From Iceland — Fork Talk

Fork Talk

Published May 2, 2013

Fork Talk
Parker Yamasaki

By the time I finally set foot in Reykjavík, I had been traveling for about 24 hours and was running off of a disappointing oatmeal and a Payday bar. My main fuel throughout the trip had been the knowledge that I was on my way to Iceland. But now I was here, and I was hungry. Lucky for me, when I slipped into apartment 301 for the first time I found my CouchSurfing host, Katrín, shoving a full onion into a full chicken on a clear baking dish. As she did this, her phone rang. It was a French man named Thomas who would also be staying the night, before setting out the following morning to hitchhike his way around Southern Iceland. We bundled up and met him at the Bónus grocery store down the road. Thomas and I pathetically tried to practice the Icelandic greeting “góðan daginn” at each other while Katrín picked up some salad ingredients.
Queued by the garlic-y, chicken-y scent that had filled the apartment while we were away, the three of us sat down around Katrín’s perfectly round dining table and she poured us three glasses of Iceland’s finest tap: water. I was informed that it is the finest tap water in the world, and after sampling it I must agree. This was my first introduction to Iceland’s rampant nationalism, a topic that would be brought up repeatedly as the Grapevine staff introduced me to the annual phenomenon ‘Eurovision.’ More to come on that later.
While the chicken hissed and cracked, we kicked off conversation safely with a topic we were all intimately tied to: travel.
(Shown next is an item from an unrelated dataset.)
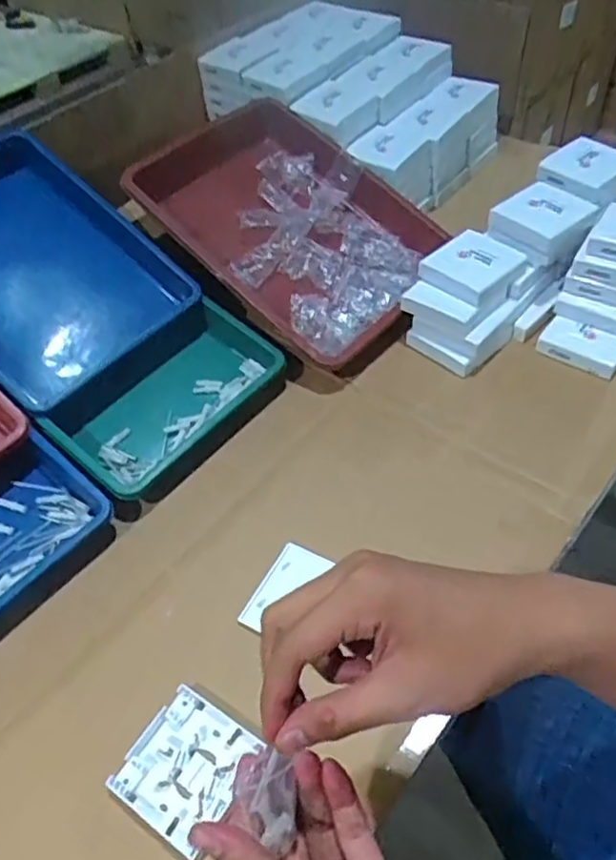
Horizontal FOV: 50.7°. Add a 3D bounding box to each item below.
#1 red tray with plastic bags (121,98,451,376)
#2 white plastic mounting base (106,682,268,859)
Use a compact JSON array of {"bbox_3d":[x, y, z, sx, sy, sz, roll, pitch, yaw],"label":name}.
[{"bbox_3d":[-0.018,-0.245,0.808,0.355,0.078,0.260,41,70,3],"label":"red tray with plastic bags"},{"bbox_3d":[-0.090,0.254,0.491,0.085,0.023,0.089,26,57,25],"label":"white plastic mounting base"}]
Between the Normandy born Frenchman, the Iceland native, and my own Californian roots, we verbally spanned the globe talking somewhat of ‘been there’s’ but mostly of ‘where to’s.’ My journal was passed back and forth so that they could jot down the names of some places that I could hardly pronounce, let alone spell. Among them: Landmannalaugar, a ‘can’t-be-missed’ highland hot spring; Þingvellir, the site of Iceland’s Viking Parliament; and Þingvallavatn, the lake where supposed witches were taken to be drowned. We talked about things like native wildlife (or lack thereof), skateboarding (hjólabretti), and George W. Bush. We talked about dark humor, national pride, and how to party in Iceland. We talked about siblings and grandmothers and crafty old men. We talked about the three biggest threats in Iceland–the cold, the sheep, and the volcanoes–and the respective dangers associated with each.
And then we ate. Katrín insisted that we try the Icelander’s favourite ‘kokkteilsósa,’ which tries to taste like, well, sound it out. It almost does too, if you mixed what I know as cocktail sauce with mayonnaise and ketchup. The chicken was cooked to perfection, and not a second past. Dipped in the kokkteilsósa and with a side of leafy greens, my worries about the meat-fish-and-meat diet of Iceland disappeared as quickly as the food on our plates. “You cook chicken just like my grandmother,” Thomas mentioned at one point. It was an assumed complement, though he never specified if his grandmother’s chicken was any good.
According to Katrín, Icelandic cuisine is not all that tasty. “It’s horrible,” she tells us, and follows-up with a slew of body parts that makes my stomach tighten involuntarily. The lone-standing, brave little Iceland traditionally had little access to mainland delicacies, which meant that everything had to be either eaten immediately or preserved. Everything. Lamb’s heads (svið), sheep’s intestines (a component in lifrarpylsur), ram’s balls (súrsaðir hrútspungar) and all. Some of it’s not too bad though, she added, with the right amount of kokkteil.
Her case was not helped when she brought out a frosted tupperware of homemade “skyrterta.” Apparently, all you have to do to make this dreamy dessert is take Iceland’s healthiest treat, the low-fat and protein-rich skyr, inject it with fat and sugar, and lay it over a caramely graham-cracker crust. Skyrterta! It tasted like cheesecake, with the consistency of pudding.
So far my experience with the local cuisine has not been nearly as scarring as Katrín prepared me for. In fact, it has been quite the contrary. That being said, I arrived a mere 30 hours ago and have yet to get around to most of the Icelandic “must-haves,” a line-up which includes preserved shark (hákarl), dried fish (recommended by Katrín), and of course, the famous Icelandic hot dogs.